MIPIM 2012: Samsung Fire & Marine adds funds to direct strategy

Korea’s largest non-life insurance company reveals to PERE that it has devised an investment strategy for 2012 that, for the first time, includes putting its capital to work via funds alongside its main focus on direct investments in core property markets.


Samsung Fire & Marine Insurance (SFMI), Korea’s largest non-life insurance company with just less than $30 billion in assets under management, is to add real estate funds to its main direct, core real estate investment strategy.

Jin Seo, the group's manager responsible for real estate investments , told PERE on the side-lines of the MIPIM conference in Cannes, that SFMI would pilot its first fund investment as part of an investment strategy for 2012. Previously, the group, which generates capital from its insurance sales, had only sought to invest directly.

“The atmosphere for Korean institutional investors is changing a little,” Seo said. “Right now, investors are considering more fund investments.”

Currently, the plan to invest in funds is only at a pilot stage.

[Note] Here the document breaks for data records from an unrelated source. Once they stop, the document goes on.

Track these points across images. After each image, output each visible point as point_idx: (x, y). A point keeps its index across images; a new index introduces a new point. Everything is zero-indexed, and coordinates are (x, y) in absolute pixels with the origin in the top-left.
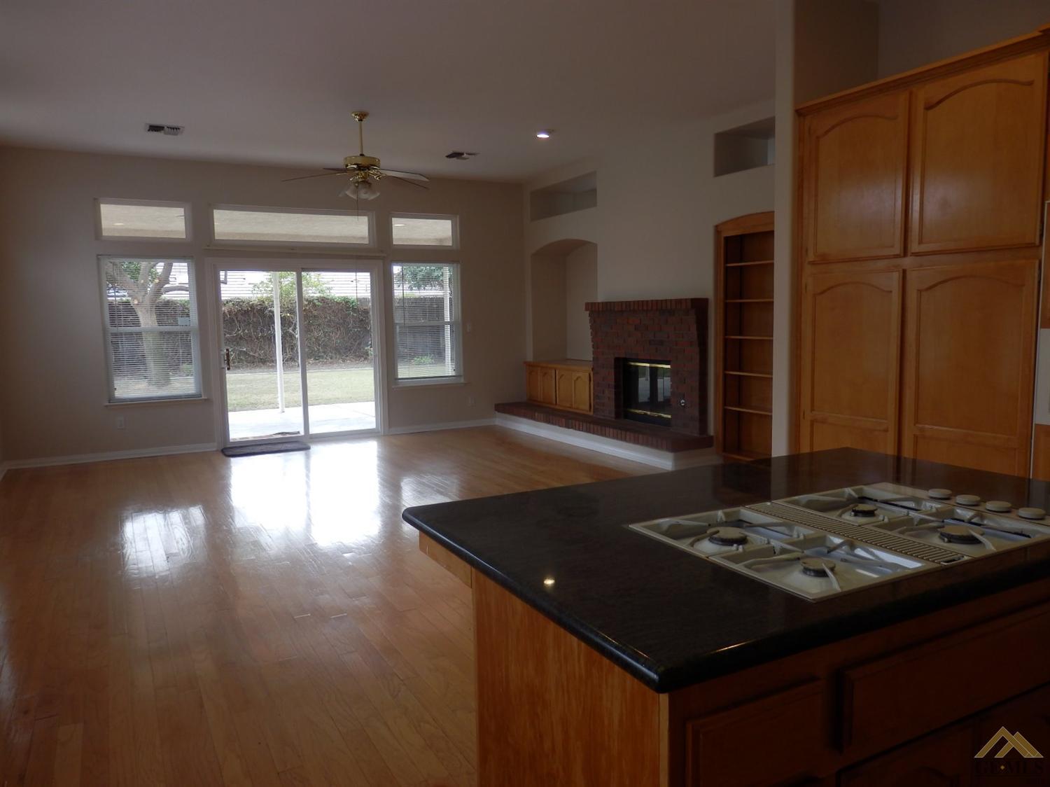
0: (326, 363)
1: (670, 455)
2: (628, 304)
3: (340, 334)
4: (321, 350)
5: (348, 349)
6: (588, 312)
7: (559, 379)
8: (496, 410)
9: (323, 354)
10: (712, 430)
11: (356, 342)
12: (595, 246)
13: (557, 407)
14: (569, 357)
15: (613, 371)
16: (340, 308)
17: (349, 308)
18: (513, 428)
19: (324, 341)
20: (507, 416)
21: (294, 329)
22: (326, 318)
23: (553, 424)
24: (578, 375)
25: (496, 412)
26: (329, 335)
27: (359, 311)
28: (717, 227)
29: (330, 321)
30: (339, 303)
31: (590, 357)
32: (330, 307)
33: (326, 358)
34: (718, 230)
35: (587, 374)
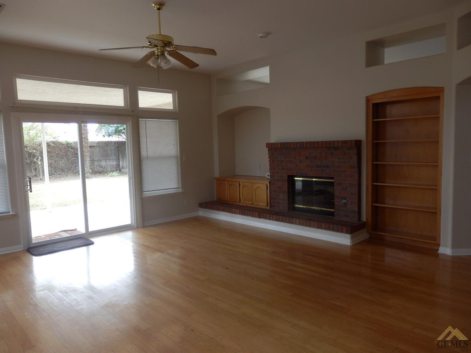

SFMI expects to put at least $100 million of its capital into real estate globally in 2012 and, of that, just $30 million has been earmarked for a fund. Still, Seo said that allocation could increase given a positive experience and more viable opportunities coming its way.

“It could be a core fund, an open-ended fund or even a debt or mezzanine fund,” Seo said, adding that the fund could be focused either on Europe– where much of SFMI’s global attention has been of late – or the US. However, he noted that a cheque would not be written out to an opportunity fund at this stage.

SFMI’s alternative investment department, within which the insurer’s real estate assets are held, is one of a small handful of Korean institutional investment platforms to have been given clearance to invest outside of Korea. To date, it is yet to complete its first international investment.

Two club-style transactions in London were close to being completed over the past two years, but those deals fell out of bed. One was terminated after two other Korean institutional investors in its club did not get clearance from their investment boards to proceed with the acquisition. The other did not materialise after the seller pulled out.

Nonetheless, SFMI’s main focus remains on completing two or three direct investments via Korean institutional investment clubs before venturing to take on a separate account, whereby it is the sole source of capital. In terms of favored geographies, SFMI still wants to complete acquisitions in London and Paris, and possibly major cities in Germany as well, Seo noted.

Ultimately, SFMI’s mandate is to seek yields from global real estate that are considered an improvement on returns currently generated by Korea’s fixed-income products. “Five-year government treasury bonds now generate a yield of about 3.75 percent,” Seo noted. “If we can invest in core assets in prime property markets, we can produce something that is higher.”

Furthermore, Seo told PERE that, as of the start of this year, he has been made responsible for both the group's global and domestic real estate activities. He previously was solely responsible for global real estate investments but was granted the widened remit after a senior colleague moved on from the group. He works in a team of seven professionals, part of the alternative investment department’s 16-strong team.